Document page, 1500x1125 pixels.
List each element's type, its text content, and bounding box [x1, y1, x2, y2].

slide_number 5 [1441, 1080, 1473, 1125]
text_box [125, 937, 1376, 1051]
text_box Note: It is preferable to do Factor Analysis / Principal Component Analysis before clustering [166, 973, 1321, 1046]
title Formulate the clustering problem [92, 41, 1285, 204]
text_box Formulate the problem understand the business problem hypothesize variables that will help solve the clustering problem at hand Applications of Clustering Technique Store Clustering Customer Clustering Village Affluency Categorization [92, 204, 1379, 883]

Exercise instructions: A word-for-word copy of the full listing is required.

Worked solution:
Document page, 1500x1125 pixels.
List each element's type, its text content, and bounding box [x1, y1, x2, y2].

slide_number 5 [1441, 1080, 1473, 1125]
text_box [125, 937, 1376, 1051]
text_box Note: It is preferable to do Factor Analysis / Principal Component Analysis before clustering [166, 973, 1321, 1046]
title Formulate the clustering problem [92, 41, 1285, 204]
text_box Formulate the problem understand the business problem hypothesize variables that will help solve the clustering problem at hand Applications of Clustering Technique Store Clustering Customer Clustering Village Affluency Categorization [92, 204, 1379, 883]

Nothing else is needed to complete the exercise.